Assigned task: Could you write out the line containing "root of tail: (238, 221)" and all the lines below it in the data, exactly, through the final one and nothing else?
[Source material — start]
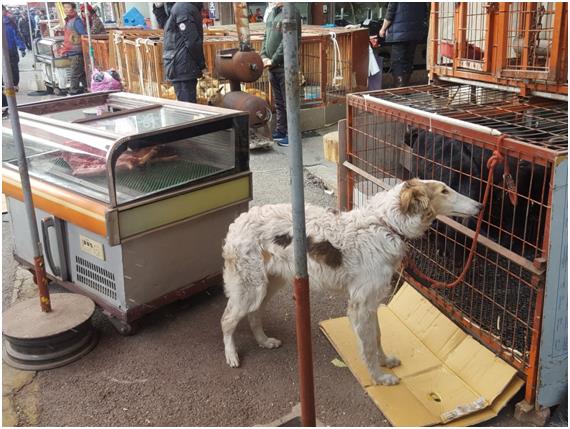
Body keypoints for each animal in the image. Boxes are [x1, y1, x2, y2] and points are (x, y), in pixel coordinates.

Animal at [220, 177, 478, 384]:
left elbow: (377, 337)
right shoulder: (360, 305)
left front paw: (385, 362)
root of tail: (238, 221)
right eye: (444, 191)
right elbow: (369, 348)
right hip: (250, 289)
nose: (480, 205)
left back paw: (264, 341)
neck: (387, 224)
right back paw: (231, 355)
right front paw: (379, 378)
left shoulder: (372, 302)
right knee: (227, 320)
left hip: (268, 285)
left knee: (254, 315)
[Source material — finish]
Answer space:
root of tail: (238, 221)
right eye: (444, 191)
right elbow: (369, 348)
right hip: (250, 289)
nose: (480, 205)
left back paw: (264, 341)
neck: (387, 224)
right back paw: (231, 355)
right front paw: (379, 378)
left shoulder: (372, 302)
right knee: (227, 320)
left hip: (268, 285)
left knee: (254, 315)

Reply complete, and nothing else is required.